Uşak Haber Merkezi

Hristiyan, Yahudi cennete girebilir dedikleri için ve dini ve milli bütünlüğümüzü zedeledikleri için FETÖ'ye karşıydık!

Fetullah Gülen'e söz söylemenin, neredeyse imkansız olduğu, söz söyleyenin, hain, hasetçi, marjinal hatta kafir ilan edildiği bir zaman diliminden geçtiğimiz esnada, FETÖ'ye söz söyleyenin kapısına polisin, jandarmanın, iş yerine maliyecinin, SGK Görevlisinin dayandığı yıllarda, sırf imanımızın gereği bir refleks ortaya koyarak, ülkemizin ve milletimizin huzur ve refahını düşündüğümüz ve bu kadrolaşma serüveni ve ılımlılaşma macerasının bizi ABD Uşağı olan bir Millet ya da ülke haline dönüştüreceğini öngördüğümüz için bu harekete karşı durduk. Bu yüzden her fırsatta o günkü adı cemaat olan olgunun kadrolaşması başta olmak üzere yaptığı icraatleri eleştirdik. Sırf inancımızın gereğini yapıyoruz diye, önceleri görmezden gelmeye çalışıldık ama Uşak halkı görmezden gelmeyip sahiplenince de yok edilmeye çalışıldık. Paralelcilerden her türlü yıldırma tehdit ve baskıyı gördük, yine aynı paralelcilerden geri çevrilmesi çok zor teklifleri de duyduk ama ne tehditlere baskılara boyun eğmemize müsaade etti imanımız, ne de onların sunduğu imkanlara tevessül etmeye müsaade etti.  
 
Biz Uşak Haber Merkezi ve Son Nokta Gazetesi olarak, kurulduğumuz günden beri Fetö'nün Hizmet Hareketi adı verilerek, adeta kutsandığı bir ortamda bu herif CIA Ajanı dedik ve kendi çapımızda da olsa doğruları dile getirdik. Ama sanılmasın ki biz gazeteyi kurduktan sonra bu heriflerin yanlışlarını gördük ve dile getirmeye başladık. Biz daha 1997'lerde FETÖ Dinler Arası Diyalog kavramını dillendirir dillendirmez, bunu yapamazsınız bizim dinimiz İslam tek hak dindir. Allah Kuran'da böyle beyan etmiştir dedik. İmanımız bunu demeye bizi mecbur ediyordu çünkü. Çünkü Peygamber Efendimiz (asv) ve Ehli Beyti, hayatları boyunca hakkı ayakta tutma mücadelesi vermişti ve en önemli hak (gerçek) yani ilk söylenmesi ilan edilmesi gereken hakikat Lailaheilllah Muhammedurrasullah Kelimei Tevhidi idi. Yani Allah'ın varlığına ve birliğine Muhammed Mustafa Efendimiz (as)ın ise O'nun sevgilisi ve peygamberi olduğu hakikatini her yere duyurmaktı. Çünkü bizim inancımıza göre bu hakkı kabul etmeyenlerin yani Allah'ın birliğini ve Peygamber efendimizin, Peygamberliğini kabul edip buna inandığını ilan etmeyenlerin cennet gitmeleri mümkün değildi.

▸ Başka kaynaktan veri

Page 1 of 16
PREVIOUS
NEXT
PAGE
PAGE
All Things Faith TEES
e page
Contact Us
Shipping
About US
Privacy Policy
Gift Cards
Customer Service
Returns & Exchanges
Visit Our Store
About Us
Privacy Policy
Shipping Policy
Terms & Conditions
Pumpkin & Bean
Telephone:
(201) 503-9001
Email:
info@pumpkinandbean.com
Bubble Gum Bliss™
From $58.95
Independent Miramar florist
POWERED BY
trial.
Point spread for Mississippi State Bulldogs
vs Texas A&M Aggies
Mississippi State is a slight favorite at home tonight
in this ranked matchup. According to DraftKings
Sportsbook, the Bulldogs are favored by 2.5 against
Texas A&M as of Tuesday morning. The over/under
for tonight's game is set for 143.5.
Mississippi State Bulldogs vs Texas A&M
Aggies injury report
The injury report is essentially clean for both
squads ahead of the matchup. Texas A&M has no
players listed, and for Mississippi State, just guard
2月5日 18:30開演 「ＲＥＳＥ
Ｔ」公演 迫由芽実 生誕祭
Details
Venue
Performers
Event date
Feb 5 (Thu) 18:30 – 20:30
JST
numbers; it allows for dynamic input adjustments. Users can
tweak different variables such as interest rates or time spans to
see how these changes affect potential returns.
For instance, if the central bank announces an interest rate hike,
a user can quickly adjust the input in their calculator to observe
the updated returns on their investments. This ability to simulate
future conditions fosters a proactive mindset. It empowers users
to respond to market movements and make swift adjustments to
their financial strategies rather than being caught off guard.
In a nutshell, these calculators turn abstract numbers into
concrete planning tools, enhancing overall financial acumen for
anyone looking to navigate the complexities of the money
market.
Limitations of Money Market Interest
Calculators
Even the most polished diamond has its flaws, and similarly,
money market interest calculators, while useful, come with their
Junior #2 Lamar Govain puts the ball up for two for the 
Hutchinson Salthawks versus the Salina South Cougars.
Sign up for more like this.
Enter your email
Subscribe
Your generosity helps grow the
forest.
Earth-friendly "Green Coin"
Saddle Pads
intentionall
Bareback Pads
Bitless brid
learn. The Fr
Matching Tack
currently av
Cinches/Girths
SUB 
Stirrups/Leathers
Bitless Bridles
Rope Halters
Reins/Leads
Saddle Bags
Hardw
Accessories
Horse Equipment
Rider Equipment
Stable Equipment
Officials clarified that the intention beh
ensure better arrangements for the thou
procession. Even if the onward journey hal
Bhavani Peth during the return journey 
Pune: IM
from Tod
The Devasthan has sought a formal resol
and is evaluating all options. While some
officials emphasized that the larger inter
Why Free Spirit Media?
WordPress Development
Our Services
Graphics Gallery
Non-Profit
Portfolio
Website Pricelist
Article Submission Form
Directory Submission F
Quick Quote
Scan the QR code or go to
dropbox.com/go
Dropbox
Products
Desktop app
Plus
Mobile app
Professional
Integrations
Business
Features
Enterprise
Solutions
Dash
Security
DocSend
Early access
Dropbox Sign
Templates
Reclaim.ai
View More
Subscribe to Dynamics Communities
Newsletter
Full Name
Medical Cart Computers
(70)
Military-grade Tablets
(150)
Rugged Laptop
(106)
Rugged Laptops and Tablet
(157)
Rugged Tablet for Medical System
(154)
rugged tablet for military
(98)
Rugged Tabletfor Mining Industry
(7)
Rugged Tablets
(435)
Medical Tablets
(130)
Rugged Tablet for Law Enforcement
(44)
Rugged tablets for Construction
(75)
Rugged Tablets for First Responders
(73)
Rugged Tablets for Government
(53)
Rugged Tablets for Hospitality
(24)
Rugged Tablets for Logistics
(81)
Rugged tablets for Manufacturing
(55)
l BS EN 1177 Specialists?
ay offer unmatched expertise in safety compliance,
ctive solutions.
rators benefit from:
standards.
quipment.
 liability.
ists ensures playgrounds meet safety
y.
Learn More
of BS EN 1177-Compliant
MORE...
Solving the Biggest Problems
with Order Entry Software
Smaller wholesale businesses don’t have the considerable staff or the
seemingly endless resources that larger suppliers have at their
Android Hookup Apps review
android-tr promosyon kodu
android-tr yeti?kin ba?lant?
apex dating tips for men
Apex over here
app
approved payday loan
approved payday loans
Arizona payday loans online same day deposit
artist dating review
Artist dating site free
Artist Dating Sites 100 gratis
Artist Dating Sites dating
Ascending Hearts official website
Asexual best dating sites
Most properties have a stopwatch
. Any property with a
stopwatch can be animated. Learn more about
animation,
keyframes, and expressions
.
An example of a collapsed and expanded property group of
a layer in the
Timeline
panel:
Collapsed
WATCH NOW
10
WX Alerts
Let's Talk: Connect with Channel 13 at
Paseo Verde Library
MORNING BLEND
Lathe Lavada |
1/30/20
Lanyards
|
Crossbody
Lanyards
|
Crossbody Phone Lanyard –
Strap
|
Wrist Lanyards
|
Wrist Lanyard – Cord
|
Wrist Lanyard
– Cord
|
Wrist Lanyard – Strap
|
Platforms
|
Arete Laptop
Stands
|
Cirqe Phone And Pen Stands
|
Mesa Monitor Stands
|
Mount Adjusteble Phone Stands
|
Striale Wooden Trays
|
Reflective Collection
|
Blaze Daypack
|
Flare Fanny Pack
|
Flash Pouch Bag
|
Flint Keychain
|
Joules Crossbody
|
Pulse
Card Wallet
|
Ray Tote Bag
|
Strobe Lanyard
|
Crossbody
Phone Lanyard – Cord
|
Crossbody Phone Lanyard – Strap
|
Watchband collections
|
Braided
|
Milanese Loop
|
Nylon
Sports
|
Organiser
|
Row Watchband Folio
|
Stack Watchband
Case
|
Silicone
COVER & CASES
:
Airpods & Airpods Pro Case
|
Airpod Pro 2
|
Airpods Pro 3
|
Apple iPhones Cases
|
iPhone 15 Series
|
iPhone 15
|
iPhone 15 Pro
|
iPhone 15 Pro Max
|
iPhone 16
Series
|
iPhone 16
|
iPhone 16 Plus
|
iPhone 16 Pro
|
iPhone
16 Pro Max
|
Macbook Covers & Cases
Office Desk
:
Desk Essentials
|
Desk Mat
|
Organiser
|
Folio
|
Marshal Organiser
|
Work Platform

Düşünsenize Varlığını kabul etmediğiniz bir Allah'ın cennetini ne yaparak hak edebilirsiniz ki. Ya da "Habibim Sen Olmasan Alemleri Yaratmazdım" diye Allah'ın bizlere var oluş sebebiniz Muhammed Mustafa'dır diye ferman buyurduğu, son Peygamber ve bütün peygamberleri kendi içinde cem eden barındıran bütün peygamberlerin üstün vasıflarını üzerinde bulunduran Peygamber olması hasebiyle kendisine Hatemül Enbiya denilen en mükemmel insanı yalancı ilan eden birisi, yani Allah'ın sevgilisinin yalancı olduğunu söyleyen birisi nasıl olurda Allah'ın cennetine girebilirdi ki. Allah'ın sevmeyi ayetle emrettiği Peygamber Efendimiz (as), Hazreti Fatıma annemiz, İmam Ali, İmam Hasan ve İmam Hüseyin'den oluşan Ehli Beyti tanıyıp sevmeyenin cennete gitmesi nasıl beklenebilir ki. Şimdi diyebilirsiniz ki Hristiyan'ın suçu ne? Dünyaya gelmişsiniz ama anne babanız Hristiyan, yaşınız müsait olup aklınız başınıza gelmeden ölmüşseniz korkmayın, zaten anne babanızın dininin hiç bir önemi yok, siz zaten Müslümansınız, çünkü herkes Müslüman olarak doğuyor ve akıl baliğ oluncaya değin Müslüman kabul ediliyor. Dolayısıyla aklı başında olmayan hiç kimseden ve deliden hesap sorulmayacak. Şimdi diyelim ki ateist bir anne babadan dünyaya geldiniz. Size hiç Allah'ın varlığından bahsetmedi, hatta Allah falan yok dedi. Hiç sorgulamaz mısınız? Madem alem var neden bir sahibi ve Meliki yok. Madem Allah yok biz nasıl var olduk, madem Allah yok bu dünya niye var, iyiliği kötülüğü kim icat etti. Kim fakire yardım etmeyi iyilikten saydı, kim ağaç dikmeyi dünyaya katkı sunup güzelleştirmeyi iyilik olarak saydı. Bu aleme bu nizamı kim verdi, güneşi her gün tam vaktinde kim doğuruyor ve kim batmasını sağlıyor. Bu soruları sormaya başladığınızda ve bir mantık yürüttüğünüzde Allah'ı bulmanız, tanımanız belki mümkün olmaz ama hiç değilse bu alemi ve bizleri bir yaratanın olabileceğini aklınız keser. O zaman arayışa girersiniz. Allah'ın zaten tek olma(ma)sının düşünülemez olduğu gerçeğini de bulmanız çok uzun sürmez. Çünkü aklın yolu birdir, Allah kendisinden bir tane daha yaratmaya kadir olsa bile yaratmayacaktır. Sizce biz bir Uşak Haber Merkezi daha kurup aynı güce Onu da eriştirir miydik?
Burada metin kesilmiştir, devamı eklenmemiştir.